Alte Apfelsorten: Prinz Albrecht von Preußen

alte Apfelsorten

Preußen ist allenfalls noch präsent als Name manch eines Fußballvereins, auch lateinisch als Borussia. Oder im Garten: Prinz Albrecht von Preußen. Alte Apfelsorten wie diese sind erhaltenswert.

Prinz Albrecht von Preußen gedeiht gut auch unter kargen Bedingungen.

  • Die Früchte sind ab Mitte September reif
  • Früchte sind grün-gelb-rot, fest und kompakt. Charakteristisch ist die gedrungene, quasi geplättete Form.
  • Nach der Ernte empfiehlt es sich, den Apfel einige Tage lang kühl zu lagern, dann schmeckt er harmonischer.
  • Genussreife ist dann von November bis Januar, lange Lagerung eher ungünstig.




Alte Apfelsorten je nach Lage wählen

Diese alte Apfelsorte – Herkunft um 1865 – ist anspruchslos und sehr robust, vor allem auch in frostigen Lagen, und nicht sonderlich krankheitsanfällig. Daher ist dieser Apfelbaum in unseren rauen nördlichen Breiten so geeignet.

Die Pflege der Baumscheibe, rund um den Stamm, mit reifem Kompost versteht sich von selbst. Auch die Blüten dieser alten Apfelsorte sind hübsch und schon widerstandsfähig, sodass viele Äpfel zur Reife gelangen, ungewöhnlich wenige Früchte fallen vorzeitig. Diese Apfelsorte ist diploid und ein guter Pollenspender/Befruchter, so etwa für Goldparmäne, Danziger Kantapfel, Goldrenette von Blenheim.
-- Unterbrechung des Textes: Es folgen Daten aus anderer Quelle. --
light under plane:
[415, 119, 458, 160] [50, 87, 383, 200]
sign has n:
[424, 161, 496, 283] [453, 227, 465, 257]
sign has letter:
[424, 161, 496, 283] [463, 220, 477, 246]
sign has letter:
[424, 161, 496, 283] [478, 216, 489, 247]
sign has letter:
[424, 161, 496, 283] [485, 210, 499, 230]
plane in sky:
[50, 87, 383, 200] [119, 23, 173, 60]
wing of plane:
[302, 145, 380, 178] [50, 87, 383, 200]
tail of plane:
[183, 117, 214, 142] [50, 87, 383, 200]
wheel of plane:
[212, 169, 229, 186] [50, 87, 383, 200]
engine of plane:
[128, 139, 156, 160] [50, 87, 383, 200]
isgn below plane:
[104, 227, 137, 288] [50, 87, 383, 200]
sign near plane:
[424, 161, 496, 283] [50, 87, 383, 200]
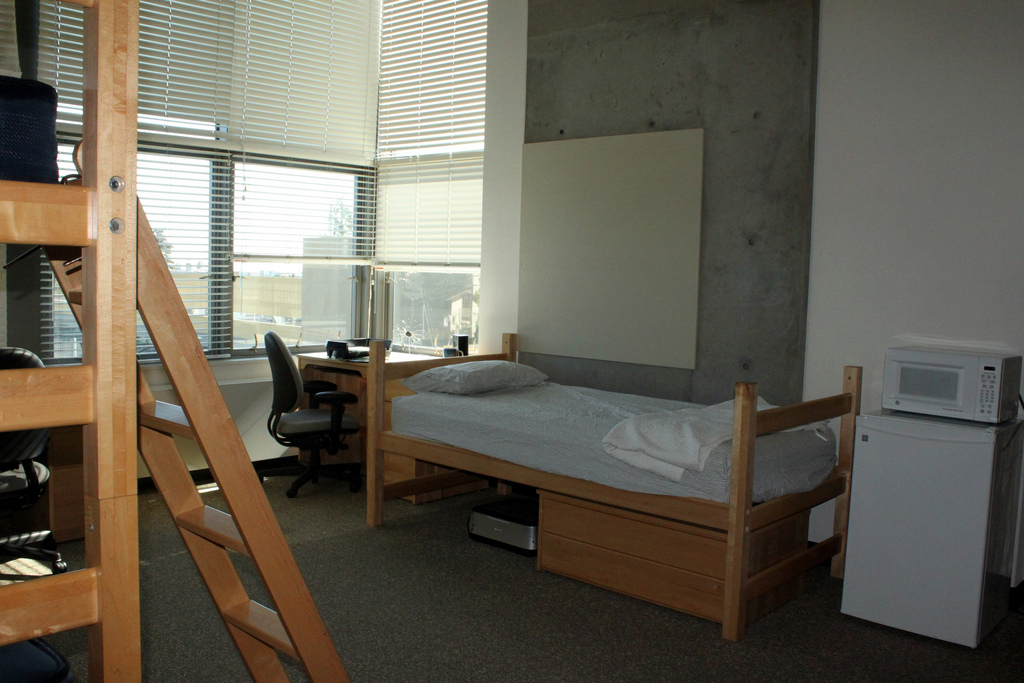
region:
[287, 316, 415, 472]
desk in the corner of the room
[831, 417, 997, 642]
small white fridge against the wall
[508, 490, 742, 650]
two wooden drawers under the bed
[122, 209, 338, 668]
wooden ladder to top bunk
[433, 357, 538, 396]
white pillow in the bed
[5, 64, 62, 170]
mattress on top bunk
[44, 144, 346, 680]
a short wooden staircase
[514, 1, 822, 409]
large light panel affixed to concrete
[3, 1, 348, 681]
ladder leads to edge of bunk bed railing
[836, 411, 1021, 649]
a white mini fridge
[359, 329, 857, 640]
folded sheet on foot of bed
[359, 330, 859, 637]
black and silver box-like object beneath bed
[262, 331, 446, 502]
grey and black office chair close to a desk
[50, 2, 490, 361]
six windows in two rows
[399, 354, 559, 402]
a white pillow on a bed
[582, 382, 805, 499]
a white blanket on a bed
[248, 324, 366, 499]
a black and grey chair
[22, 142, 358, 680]
a small set of stairs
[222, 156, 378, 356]
a small black window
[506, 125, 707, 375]
a white patch of material on a wall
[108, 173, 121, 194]
a metal bolt on a bed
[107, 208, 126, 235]
a metal bolt on a bed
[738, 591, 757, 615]
leg of the bed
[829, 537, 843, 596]
leg of the bed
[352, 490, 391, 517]
leg of the bed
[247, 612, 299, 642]
wood on the ladder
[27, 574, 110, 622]
wood on the ladder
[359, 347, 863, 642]
wooden bed in dorm room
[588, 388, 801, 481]
white blanket draped over foot of bed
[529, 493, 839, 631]
drawers under wooden bed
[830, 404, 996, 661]
small white dorm refrigerator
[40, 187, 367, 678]
wooden steps to bunk bed in dorm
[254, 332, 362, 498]
captain's chair for computer desk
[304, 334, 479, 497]
wooden computer desk for studying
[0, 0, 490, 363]
venetian blinds protecting room from sun rays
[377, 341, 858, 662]
student bed with built in drawers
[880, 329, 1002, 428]
small white microwave oven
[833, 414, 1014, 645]
small white dorm fridge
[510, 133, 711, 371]
wipe board mounted on wall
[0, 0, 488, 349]
tall wide windows with blinds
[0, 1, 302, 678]
loft or bunk style bed with ladder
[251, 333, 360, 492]
rolling desk chair with arms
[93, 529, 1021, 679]
flat grey carpeted area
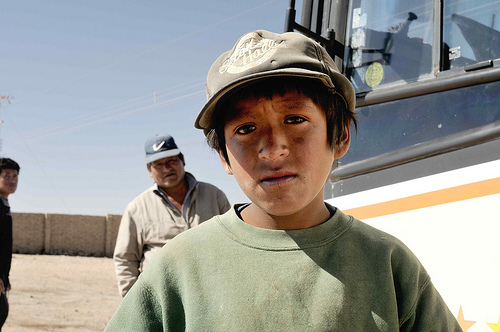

Ein guter Apfel für Kompott, Mus und Kuchen

In diesen süßen und handlichen Apfel kann man mit Genuss beißen. Er eignet sich aber auch durchaus für Apfelkuchen oder Kompott.

„Prinz Albrecht von Preußen“ war eine sehr gute Wahl. Der Baum, ein Hochstamm, ist zwar noch klein, aber macht schon jetzt eine gute Figur im Garten. Mein noch junger Baum trägt schon überraschend gut, manches Jahr ist die Last zu groß, obwohl der Standplatz teils karg und trocken und die Konkurrenz der Bäume und Sträucher in der Nachbarschaft um Licht und Wasser auch beachtlich ist.





Alte Apfelsorten wie Prinz Albrecht von Preußen werden von einigen Baumschulen erhalten und vertrieben.

Alte Apfelsorten und die IGA 2017

Auch für die IGA Berlin 2017, die Internationale Gartenausstellung, sind alte Apfelsorten gepflanzt worden, darunter Prinz Albrecht von Preußen. Im östlichen Bezirk Marzahn-Hellersdorf wurden 130 Obstbäume auf den öffentlichen Wegen der Kleingartenanlage „Am Kienberg“ gepflanzt, die sich in unmittelbarer Nachbarschaft zum Ausstellungsgelände befindet. Die alten Obstsorten sollen die biologische Vielfalt bereichern, heißt es, und später Teil eines Naturlehrpfads sein.